[[ EXCERPTED TEXT open ]]
Tuesday

Cross-Quarter Days

In his 2012 book Britain Begins, Oxford archaeologist Barry Cunliffe provides a nice overview of the four annual festivals that many Pagans refer to as the “cross-quarter” days, with a particular emphasis on Samhain. Cunliffe maintains that these festivals can be traced all the way back to the Bronze Age in Western Europe.

The intensification of agriculture after the middle of the second millennium would have made a careful appreciation of the changing seasons all the more important to the livelihood of the community. Indeed, it may have required an adjustment in time management and the creation of a calendar more designed to meet the demands of the farming year than one relying on the solstices. By the end of the first millennium BC it is known that in Gaul the year was divided into four quarters, Samhain, beginning on 1 November, Imbolc on 1 February, Beltane on 1 May, and Lughnasadh on 1 August, and this same calendar was in operation in Ireland in the first millennium AD. Since it is closely attuned to the farming year, the probability is that the calendar goes back much further and may well have developed at a time when the intensification of agriculture was getting under way in the second millennium. Samhain heralds the quiet winter period when people are at home repairing and making equipment and tending the livestock that are being overwintered. Imbolc marks the time when lambing and calving takes place and the ewes start to lactate, and land has to be prepared for spring sowing. At Beltane cattle are driven through fires to cleanse them of vermin and all the animals are put out to summer pasture. Lughnasadh is the period of harvesting and the preparation of the grain for storage, for turning livestock onto the harvested fields, and for weaning lambs. The culling of the flocks and herds, with the accompanying feasting, probably took place in the days leading up to the beginning of Samhain, when the old year ended and the new year began. This major turning point in the annual cycle was appropriated by the Christians to be the festival of All Saints and is still widely celebrated in its pagan form as Hallow-e’en. The agrarian calendar differs from the solar calendar of the fourth and third millennium, based on the equinoxes and solstices, and is probably to be regarded as part of the great transformation that was taking place in the mid-second millennium (pp. 269–270).

Cunliffe sees in the many ancient stone monuments of the British Isles evidence that observance of the other four points in the Wheel of the Year—the equinoxes and solstices—goes even further back, into the Stone Age. This is the historical foundation on which the modern re-interpretations of Neo-Paganism are based.


1 comment:

  1. I should note that, in his 1996 book The Stations of the Sun, historian Ronald Hutton takes issue with the assertion that Samhain marked the Celtic New Year. He locates the origin of this idea in the work of the Oxford philologist Sir John Rhŷs in the late 19th century and argues that it is based on flimsy evidence and faulty reasoning. Rhŷs’s idea was then popularized by the Cambridge scholar Sir James Frazer, who used it to bolster his own claim that Samhain had been the Celtic feast of the dead, similar to Día de Muertos. Hutton points out that Frazer all but admits that there was no actual evidence of such a festival and that his theory is based on a set of circuitous conjectures.
[[ EXCERPTED TEXT closed ]]
[[ STUDY MATERIAL open ]]
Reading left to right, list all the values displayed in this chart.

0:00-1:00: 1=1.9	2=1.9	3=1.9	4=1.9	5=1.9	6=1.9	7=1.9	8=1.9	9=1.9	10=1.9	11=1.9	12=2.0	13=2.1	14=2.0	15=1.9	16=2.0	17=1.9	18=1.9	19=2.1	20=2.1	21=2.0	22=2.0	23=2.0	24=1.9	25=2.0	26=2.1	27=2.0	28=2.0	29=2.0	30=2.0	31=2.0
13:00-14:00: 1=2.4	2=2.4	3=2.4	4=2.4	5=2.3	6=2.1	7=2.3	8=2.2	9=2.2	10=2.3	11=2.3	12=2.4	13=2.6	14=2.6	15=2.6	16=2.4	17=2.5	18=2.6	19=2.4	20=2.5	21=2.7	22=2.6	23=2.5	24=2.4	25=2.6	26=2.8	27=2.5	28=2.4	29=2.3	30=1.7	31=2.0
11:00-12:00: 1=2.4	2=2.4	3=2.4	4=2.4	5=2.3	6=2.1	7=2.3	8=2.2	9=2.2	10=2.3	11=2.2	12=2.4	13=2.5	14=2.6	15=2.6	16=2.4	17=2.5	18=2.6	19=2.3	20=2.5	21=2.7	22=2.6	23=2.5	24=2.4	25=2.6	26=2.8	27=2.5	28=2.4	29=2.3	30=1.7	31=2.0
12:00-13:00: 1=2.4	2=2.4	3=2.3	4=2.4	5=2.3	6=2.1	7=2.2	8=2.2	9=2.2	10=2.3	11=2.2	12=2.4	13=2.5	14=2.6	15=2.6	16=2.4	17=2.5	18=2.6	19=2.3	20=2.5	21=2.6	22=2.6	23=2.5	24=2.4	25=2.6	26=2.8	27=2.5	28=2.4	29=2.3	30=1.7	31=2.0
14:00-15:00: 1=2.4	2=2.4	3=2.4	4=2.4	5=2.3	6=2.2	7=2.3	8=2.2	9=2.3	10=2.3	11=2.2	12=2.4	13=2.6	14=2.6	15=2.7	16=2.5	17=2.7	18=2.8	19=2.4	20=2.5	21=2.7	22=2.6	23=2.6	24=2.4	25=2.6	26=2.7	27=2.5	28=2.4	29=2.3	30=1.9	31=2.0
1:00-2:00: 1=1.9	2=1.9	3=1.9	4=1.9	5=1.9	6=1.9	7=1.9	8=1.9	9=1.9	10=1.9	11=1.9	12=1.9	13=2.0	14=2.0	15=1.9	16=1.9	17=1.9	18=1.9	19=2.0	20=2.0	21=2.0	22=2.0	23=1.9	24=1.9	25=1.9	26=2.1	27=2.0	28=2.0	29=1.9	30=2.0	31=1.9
[[ STUDY MATERIAL closed ]]
**REQUIREMENT A**
Reproduce the passage from the cross-quarter days text, from "1. I should" to "of circuitous conjectures.".
**REQUIREMENT B**
In the cross-quarter days text, what is done to cattle at Beltane to cleanse them of vermin?

**EXERCISE RESULT A**
1. I should note that, in his 1996 book The Stations of the Sun, historian Ronald Hutton takes issue with the assertion that Samhain marked the Celtic New Year. He locates the origin of this idea in the work of the Oxford philologist Sir John Rhŷs in the late 19th century and argues that it is based on flimsy evidence and faulty reasoning. Rhŷs’s idea was then popularized by the Cambridge scholar Sir James Frazer, who used it to bolster his own claim that Samhain had been the Celtic feast of the dead, similar to Día de Muertos. Hutton points out that Frazer all but admits that there was no actual evidence of such a festival and that his theory is based on a set of circuitous conjectures.

**EXERCISE RESULT B**
They are driven through fires.